*DATA EXTRACT*.
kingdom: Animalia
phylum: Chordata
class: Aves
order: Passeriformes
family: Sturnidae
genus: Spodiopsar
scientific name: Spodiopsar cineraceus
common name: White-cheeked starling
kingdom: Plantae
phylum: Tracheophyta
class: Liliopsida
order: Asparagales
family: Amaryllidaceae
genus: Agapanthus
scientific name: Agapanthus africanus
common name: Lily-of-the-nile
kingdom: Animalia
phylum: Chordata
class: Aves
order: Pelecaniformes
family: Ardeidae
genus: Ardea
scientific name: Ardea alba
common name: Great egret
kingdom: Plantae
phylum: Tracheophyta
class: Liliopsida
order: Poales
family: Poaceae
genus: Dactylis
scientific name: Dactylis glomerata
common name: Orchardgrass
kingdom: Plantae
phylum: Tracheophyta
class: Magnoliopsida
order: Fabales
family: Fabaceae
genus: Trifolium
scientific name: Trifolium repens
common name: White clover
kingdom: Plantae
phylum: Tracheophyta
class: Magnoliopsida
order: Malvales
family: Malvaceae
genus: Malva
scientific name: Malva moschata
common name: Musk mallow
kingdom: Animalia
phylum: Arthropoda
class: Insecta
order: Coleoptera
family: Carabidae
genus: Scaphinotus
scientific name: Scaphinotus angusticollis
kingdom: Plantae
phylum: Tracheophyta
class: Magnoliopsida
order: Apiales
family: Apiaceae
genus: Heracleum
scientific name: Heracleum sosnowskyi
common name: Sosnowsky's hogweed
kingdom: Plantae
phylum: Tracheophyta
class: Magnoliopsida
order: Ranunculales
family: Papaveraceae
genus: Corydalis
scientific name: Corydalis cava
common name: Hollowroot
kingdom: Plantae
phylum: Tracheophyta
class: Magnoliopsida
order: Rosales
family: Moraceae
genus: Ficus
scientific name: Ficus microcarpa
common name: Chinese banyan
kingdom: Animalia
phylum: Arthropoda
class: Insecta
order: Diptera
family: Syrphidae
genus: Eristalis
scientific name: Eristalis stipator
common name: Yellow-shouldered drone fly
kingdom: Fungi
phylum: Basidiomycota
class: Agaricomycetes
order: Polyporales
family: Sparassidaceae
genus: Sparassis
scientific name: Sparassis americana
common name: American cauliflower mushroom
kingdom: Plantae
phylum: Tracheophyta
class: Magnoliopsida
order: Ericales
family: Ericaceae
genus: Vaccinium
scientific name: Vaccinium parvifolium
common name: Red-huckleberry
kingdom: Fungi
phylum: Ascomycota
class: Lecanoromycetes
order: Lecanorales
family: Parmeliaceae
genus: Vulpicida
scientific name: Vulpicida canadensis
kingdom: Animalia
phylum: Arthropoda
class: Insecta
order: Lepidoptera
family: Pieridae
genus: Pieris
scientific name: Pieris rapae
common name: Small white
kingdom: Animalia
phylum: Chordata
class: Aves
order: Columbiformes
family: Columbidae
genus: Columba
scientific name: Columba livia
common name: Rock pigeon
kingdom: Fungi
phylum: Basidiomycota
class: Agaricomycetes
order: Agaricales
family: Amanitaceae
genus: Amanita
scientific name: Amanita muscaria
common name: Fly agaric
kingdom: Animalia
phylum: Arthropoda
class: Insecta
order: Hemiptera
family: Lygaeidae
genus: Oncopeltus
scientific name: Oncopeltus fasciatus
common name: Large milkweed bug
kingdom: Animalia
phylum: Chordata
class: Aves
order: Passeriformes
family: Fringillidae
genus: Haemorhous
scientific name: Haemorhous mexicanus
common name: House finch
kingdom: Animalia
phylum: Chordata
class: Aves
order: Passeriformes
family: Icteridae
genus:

*PROBLEM DETAILS*. Copy word for word the lines of the listing above, starting with the line that contains "common name: House finch" and going on through the last line of the listing.

*CORRECT RESULT*.
common name: House finch
kingdom: Animalia
phylum: Chordata
class: Aves
order: Passeriformes
family: Icteridae
genus:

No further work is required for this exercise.